= China Morning Express =

Newspaper in People's Republic of China

Morning Express (今日早报) was a metropolitan daily newspaper operated by Zhejiang Daily Press Group, established on October 8, 2000. It ceased publication on January 1, 2016, having produced 5,563 issues prior to its closure.

== History ==

Founded on October 8, 2000, Morning Express originated from Economic Life News, China's first provincial-level comprehensive economic newspaper. Notably, the publication collaborated with local communities to establish "Morning Post Tea Rooms." The first such facility opened on October 5, 2000, at Xingxi Neighborhood Committee in Hangzhou's Shangcheng District, expanding to 27 locations by December 2000. A dedicated Morning Post Tea Room section featured reader-submitted news stories, with selected contributors receiving payment.

Recognized as Zhejiang's "Most Promising Newspaper" by the China News Research Center, it ranked first in Zhejiang for news republication frequency by China's three major web portals. By 2006, it had achieved an average daily circulation of 490,000 copies.

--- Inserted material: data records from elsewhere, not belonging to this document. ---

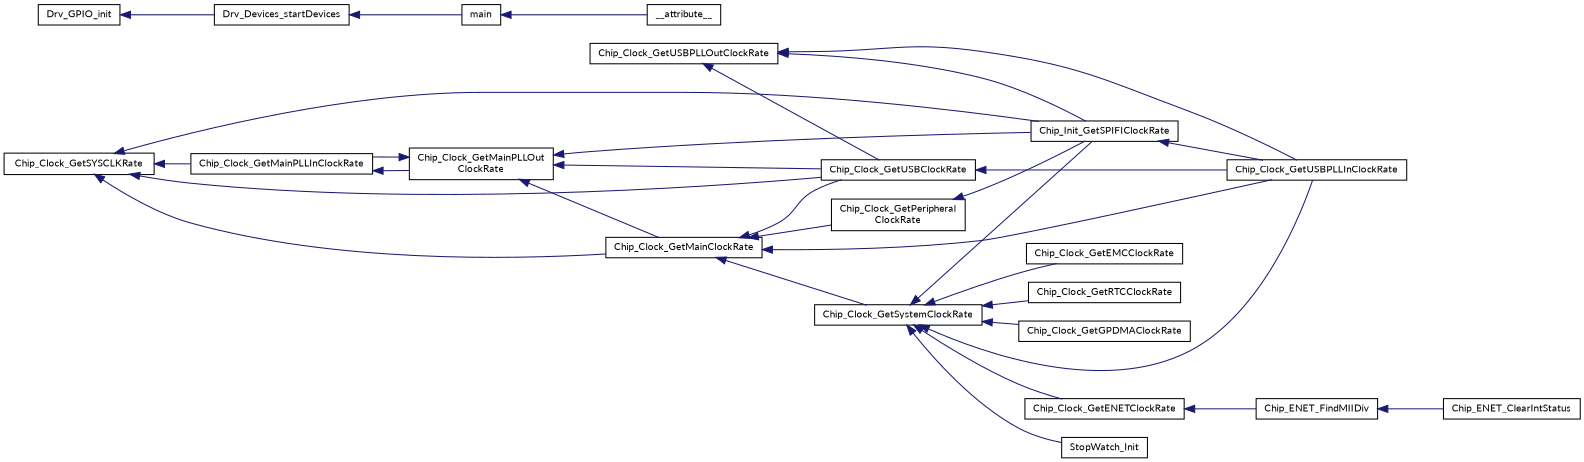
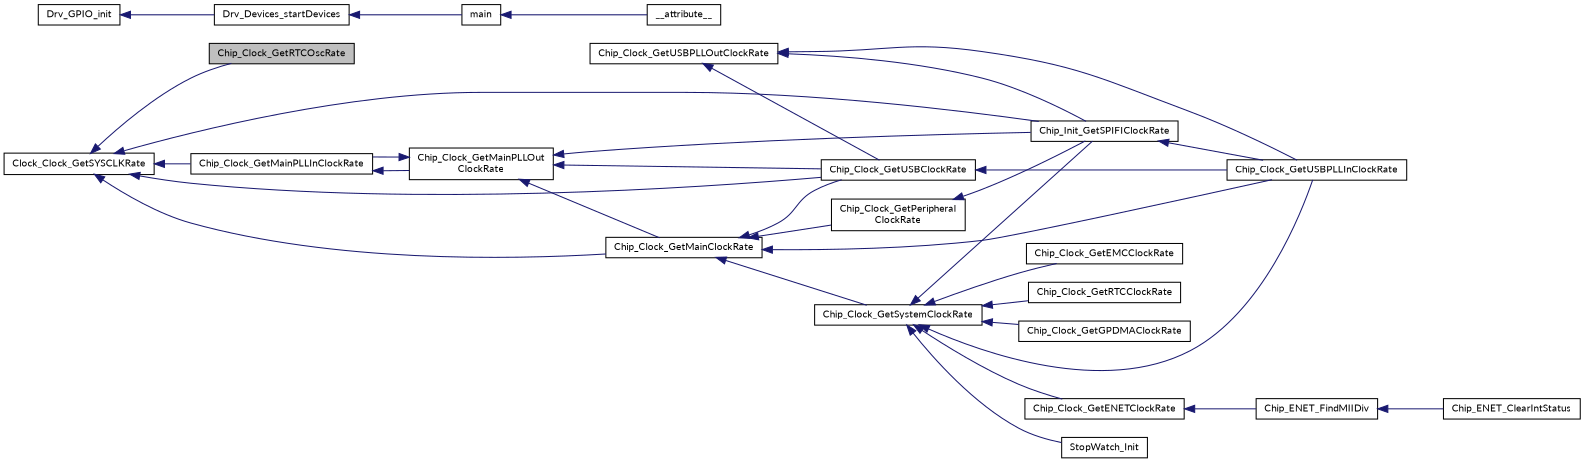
  digraph {
    fontname=Lato
    rankdir=LR
    node [color=black fillcolor=white fontname=Lato fontsize=10 shape=record style=filled]
    edge [color=midnightblue dir=back fontname=Lato fontsize=10 labelfontname=FreeSans labelfontsize=10 style=solid]
-   n2 [height=0.2 label=Chip_Clock_GetSYSCLKRate width=0.4]
+   n1 [fillcolor=grey75 fontcolor=black height=0.2 label=Chip_Clock_GetRTCOscRate width=0.4]
+   n2 [height=0.2 label=Clock_Clock_GetSYSCLKRate width=0.4]
    n3 [height=0.2 label=Chip_Clock_GetMainClockRate width=0.4]
    n4 [height=0.2 label=Chip_Init_GetSPIFIClockRate width=0.4]
    n5 [height=0.2 label=Chip_Clock_GetUSBClockRate width=0.4]
    n6 [height=0.2 label=Chip_Clock_GetMainPLLInClockRate width=0.4]
    n7 [height=0.2 label=Chip_Clock_GetSystemClockRate width=0.4]
    n8 [height=0.2 label=Chip_Clock_GetUSBPLLInClockRate width=0.4]
    n9 [height=0.2 label="Chip_Clock_GetPeripheral\lClockRate" width=0.4]
    n10 [height=0.2 label="Chip_Clock_GetMainPLLOut\lClockRate" width=0.4]
    n11 [height=0.2 label=Chip_Clock_GetEMCClockRate width=0.4]
    n12 [height=0.2 label=Chip_Clock_GetRTCClockRate width=0.4]
    n13 [height=0.2 label=Chip_Clock_GetENETClockRate width=0.4]
    n14 [height=0.2 label=Chip_Clock_GetGPDMAClockRate width=0.4]
    n15 [height=0.2 label=StopWatch_Init width=0.4]
    n16 [height=0.2 label=Chip_ENET_FindMIIDiv width=0.4]
    n17 [height=0.2 label=Drv_GPIO_init width=0.4]
    n18 [height=0.2 label=Drv_Devices_startDevices width=0.4]
    n19 [height=0.2 label=main width=0.4]
    n20 [height=0.2 label=__attribute__ width=0.4]
    n21 [height=0.2 label=Chip_Clock_GetUSBPLLOutClockRate width=0.4]
    n22 [height=0.2 label=Chip_ENET_ClearIntStatus width=0.4]
+   n2 -> n1
    n2 -> n3
    n2 -> n4
    n2 -> n5
    n2 -> n6
    n3 -> n5
    n3 -> n7
    n3 -> n8
    n3 -> n9
    n4 -> n8
    n5 -> n8
    n6 -> n10
    n7 -> n4
    n7 -> n8
    n7 -> n11
    n7 -> n12
    n7 -> n13
    n7 -> n14
    n7 -> n15
    n9 -> n4
    n10 -> n3
    n10 -> n4
    n10 -> n5
    n10 -> n6
    n13 -> n16
    n16 -> n22
    n17 -> n18
    n18 -> n19
    n19 -> n20
    n21 -> n4
    n21 -> n5
    n21 -> n8
  }
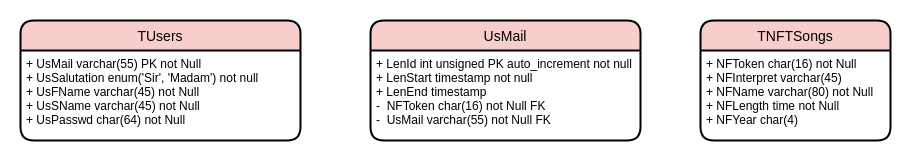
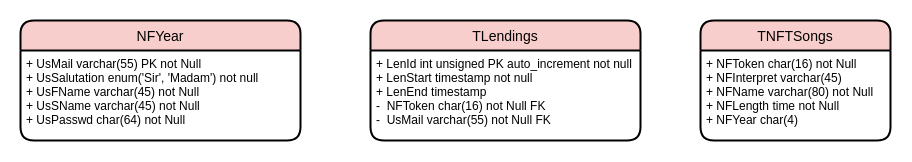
  <mxCell id="0" />
  <mxCell id="1" parent="0" />
- <mxCell id="2" value="TUsers" style="swimlane;childLayout=stackLayout;horizontal=1;startSize=30;horizontalStack=0;rounded=1;fontSize=14;fontStyle=0;strokeWidth=2;resizeParent=0;resizeLast=1;shadow=0;dashed=0;align=center;fillColor=#f8cecc;strokeColor=#000000;" parent="1" vertex="1"><mxGeometry x="20" y="20" width="280" height="120" as="geometry"><mxRectangle x="100" y="380" width="90" height="30" as="alternateBounds" /></mxGeometry></mxCell>
+ <mxCell id="2" value="NFYear" style="swimlane;childLayout=stackLayout;horizontal=1;startSize=30;horizontalStack=0;rounded=1;fontSize=14;fontStyle=0;strokeWidth=2;resizeParent=0;resizeLast=1;shadow=0;dashed=0;align=center;fillColor=#f8cecc;strokeColor=#000000;" parent="1" vertex="1"><mxGeometry x="20" y="20" width="280" height="120" as="geometry"><mxRectangle x="100" y="380" width="90" height="30" as="alternateBounds" /></mxGeometry></mxCell>
  <mxCell id="3" value="+ UsMail varchar(55) PK not Null&#10;+ UsSalutation enum('Sir', 'Madam') not null&#10;+ UsFName varchar(45) not Null&#10;+ UsSName varchar(45) not Null&#10;+ UsPasswd char(64) not Null&#10;&#10;" style="align=left;strokeColor=none;fillColor=none;spacingLeft=4;fontSize=12;verticalAlign=top;resizable=0;rotatable=0;part=1;" parent="2" vertex="1"><mxGeometry y="30" width="280" height="90" as="geometry" /></mxCell>
  <mxCell id="4" value="TNFTSongs" style="swimlane;childLayout=stackLayout;horizontal=1;startSize=30;horizontalStack=0;rounded=1;fontSize=14;fontStyle=0;strokeWidth=2;resizeParent=0;resizeLast=1;shadow=0;dashed=0;align=center;fillColor=#f8cecc;strokeColor=#000000;" parent="1" vertex="1"><mxGeometry x="700" y="20" width="190" height="120" as="geometry"><mxRectangle x="510" y="380" width="110" height="30" as="alternateBounds" /></mxGeometry></mxCell>
  <mxCell id="5" value="+ NFToken char(16) not Null&#10;+ NFInterpret varchar(45)&#10;+ NFName varchar(80) not Null&#10;+ NFLength time not Null&#10;+ NFYear char(4)" style="align=left;strokeColor=none;fillColor=none;spacingLeft=4;fontSize=12;verticalAlign=top;resizable=0;rotatable=0;part=1;" parent="4" vertex="1"><mxGeometry y="30" width="190" height="90" as="geometry" /></mxCell>
- <mxCell id="6" value="UsMail" style="swimlane;childLayout=stackLayout;horizontal=1;startSize=30;horizontalStack=0;rounded=1;fontSize=14;fontStyle=0;strokeWidth=2;resizeParent=0;resizeLast=1;shadow=0;dashed=0;align=center;fillColor=#f8cecc;strokeColor=#000000;" parent="1" vertex="1"><mxGeometry x="370" y="20" width="270" height="120" as="geometry"><mxRectangle x="300" y="380" width="110" height="30" as="alternateBounds" /></mxGeometry></mxCell>
+ <mxCell id="6" value="TLendings" style="swimlane;childLayout=stackLayout;horizontal=1;startSize=30;horizontalStack=0;rounded=1;fontSize=14;fontStyle=0;strokeWidth=2;resizeParent=0;resizeLast=1;shadow=0;dashed=0;align=center;fillColor=#f8cecc;strokeColor=#000000;" parent="1" vertex="1"><mxGeometry x="370" y="20" width="270" height="120" as="geometry"><mxRectangle x="300" y="380" width="110" height="30" as="alternateBounds" /></mxGeometry></mxCell>
  <mxCell id="7" value="+ LenId int unsigned PK auto_increment not null&#10;+ LenStart timestamp not null&#10;+ LenEnd timestamp&#10;-  NFToken char(16) not Null FK&#10;-  UsMail varchar(55) not Null FK" style="align=left;strokeColor=none;fillColor=none;spacingLeft=4;fontSize=12;verticalAlign=top;resizable=0;rotatable=0;part=1;" parent="6" vertex="1"><mxGeometry y="30" width="270" height="90" as="geometry" /></mxCell>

On January 21, 2009, Today Morning Post merged with Qianjiang Evening News and New Livelihood·City Holiday to form the "Qianjiang Newspaper Group," establishing itself as one of mainland China's most competitive metropolitan newspaper alliances. The publication announced its closure through a front-page Thank You to Readers notice on December 31, 2015, with operations ceasing on January 1, 2016.